I recently ran into some 100 watt Mercury vapor lamps and contacted my vendor and he sent me M90 metal halide ballast with 100 watt Mercury vapor lamps. He said they will work fine but I thought the ansi numbers had to match ballast to lamp, is this correct?


----------



## Black Dog (Oct 16, 2011)

Surge03 said:


> I recently ran into some 100 watt Mercury vapor lamps and contacted my vendor and he sent me M90 metal halide ballast with 100 watt Mercury vapor lamps. He said they will work fine but I thought the ansi numbers had to match ballast to lamp, is this correct?


That ballast should have a duel ANSI rating M90/H38-----H38 is the 100 watt mercury vapor lamp..


----------



## Surge03 (Sep 23, 2012)

Black Dog said:


> That ballast should have a duel ANSI rating M90/H38-----H38 is the 100 watt mercury vapor lamp..


It does not, just M90 on ballast and have h38 lamps.


----------



## wildleg (Apr 12, 2009)

doesn't sound right.


----------



## Surge03 (Sep 23, 2012)

wildleg said:


> doesn't sound right.


That's what I figured, I emailed my vendor to show me documintation that this will work but no reply yet.


----------



## Surge03 (Sep 23, 2012)

Surge03 said:


> That's what I figured, I emailed my vendor to show me documintation that this will work but no reply yet.

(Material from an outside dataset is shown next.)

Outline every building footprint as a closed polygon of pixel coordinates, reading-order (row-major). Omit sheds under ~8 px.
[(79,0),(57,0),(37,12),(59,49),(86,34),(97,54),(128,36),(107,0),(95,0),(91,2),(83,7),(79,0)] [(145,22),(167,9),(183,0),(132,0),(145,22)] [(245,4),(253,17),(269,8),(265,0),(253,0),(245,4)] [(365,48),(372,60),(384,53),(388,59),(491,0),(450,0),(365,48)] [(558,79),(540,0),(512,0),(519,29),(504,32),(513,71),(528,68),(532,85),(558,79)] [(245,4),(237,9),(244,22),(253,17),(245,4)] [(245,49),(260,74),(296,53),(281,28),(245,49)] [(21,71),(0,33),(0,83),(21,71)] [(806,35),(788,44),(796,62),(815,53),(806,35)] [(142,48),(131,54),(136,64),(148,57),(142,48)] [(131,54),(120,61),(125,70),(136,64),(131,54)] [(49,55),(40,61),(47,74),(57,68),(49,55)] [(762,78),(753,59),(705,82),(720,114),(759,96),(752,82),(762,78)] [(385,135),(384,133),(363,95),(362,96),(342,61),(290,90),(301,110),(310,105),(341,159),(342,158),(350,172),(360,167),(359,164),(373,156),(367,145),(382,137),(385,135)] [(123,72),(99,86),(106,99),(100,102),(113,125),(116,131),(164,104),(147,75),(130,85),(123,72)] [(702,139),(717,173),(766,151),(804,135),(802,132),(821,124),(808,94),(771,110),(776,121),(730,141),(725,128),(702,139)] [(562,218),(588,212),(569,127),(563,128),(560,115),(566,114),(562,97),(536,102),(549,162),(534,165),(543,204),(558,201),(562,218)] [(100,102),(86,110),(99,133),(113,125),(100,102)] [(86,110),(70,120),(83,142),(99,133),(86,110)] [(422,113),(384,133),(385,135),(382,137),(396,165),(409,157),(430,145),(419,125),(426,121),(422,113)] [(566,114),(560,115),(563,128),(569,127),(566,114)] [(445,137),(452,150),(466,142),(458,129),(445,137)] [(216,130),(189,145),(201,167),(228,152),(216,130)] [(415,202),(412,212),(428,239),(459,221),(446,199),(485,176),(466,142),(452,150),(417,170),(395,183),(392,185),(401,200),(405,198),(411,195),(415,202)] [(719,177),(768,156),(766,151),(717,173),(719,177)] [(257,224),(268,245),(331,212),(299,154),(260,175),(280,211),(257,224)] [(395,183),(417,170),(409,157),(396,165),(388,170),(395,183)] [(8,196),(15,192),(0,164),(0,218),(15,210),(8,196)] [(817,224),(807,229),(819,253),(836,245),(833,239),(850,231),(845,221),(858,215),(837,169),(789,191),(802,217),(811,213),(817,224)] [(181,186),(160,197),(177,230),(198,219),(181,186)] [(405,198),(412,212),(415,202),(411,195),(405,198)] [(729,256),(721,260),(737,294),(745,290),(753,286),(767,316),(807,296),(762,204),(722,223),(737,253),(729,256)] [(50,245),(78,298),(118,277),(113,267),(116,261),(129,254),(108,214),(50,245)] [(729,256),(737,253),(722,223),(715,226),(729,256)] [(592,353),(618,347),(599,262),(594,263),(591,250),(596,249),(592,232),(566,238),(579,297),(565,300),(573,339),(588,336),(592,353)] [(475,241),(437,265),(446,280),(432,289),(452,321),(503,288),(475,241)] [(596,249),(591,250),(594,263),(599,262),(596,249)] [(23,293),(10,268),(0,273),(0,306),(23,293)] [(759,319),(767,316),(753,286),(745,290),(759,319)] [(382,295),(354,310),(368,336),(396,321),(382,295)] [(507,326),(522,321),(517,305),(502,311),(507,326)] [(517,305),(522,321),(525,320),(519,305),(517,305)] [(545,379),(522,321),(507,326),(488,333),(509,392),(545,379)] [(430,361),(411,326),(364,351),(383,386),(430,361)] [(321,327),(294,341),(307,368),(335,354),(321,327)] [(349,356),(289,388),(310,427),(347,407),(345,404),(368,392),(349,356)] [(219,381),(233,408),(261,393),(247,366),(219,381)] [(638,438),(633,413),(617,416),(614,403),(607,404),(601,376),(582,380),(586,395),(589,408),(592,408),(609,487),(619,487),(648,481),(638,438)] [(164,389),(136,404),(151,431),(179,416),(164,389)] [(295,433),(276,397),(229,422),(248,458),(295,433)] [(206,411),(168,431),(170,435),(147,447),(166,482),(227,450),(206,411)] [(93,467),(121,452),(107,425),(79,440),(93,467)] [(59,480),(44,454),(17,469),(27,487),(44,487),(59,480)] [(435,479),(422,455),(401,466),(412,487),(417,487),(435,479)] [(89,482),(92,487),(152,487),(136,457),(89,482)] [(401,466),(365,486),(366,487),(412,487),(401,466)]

Just received an email saying it should work but couldn't find any documintation it will work lol
and that he can not even purchase Mercury vapor ballast here in CA


----------



## stlchuck (Jan 9, 2009)

no it won't work properly, M90 metal halide is a pulse start lamp, mercury vapor is probe start.
Probe start MH ballasts will operate the same wattage mercury lamp no problem,(often times the ballast is dual listed for both types) however it won't work the other way around, a mercury ballast (assuming you could find one) willnot light the MH lamp because the open circuit voltage is lower.


----------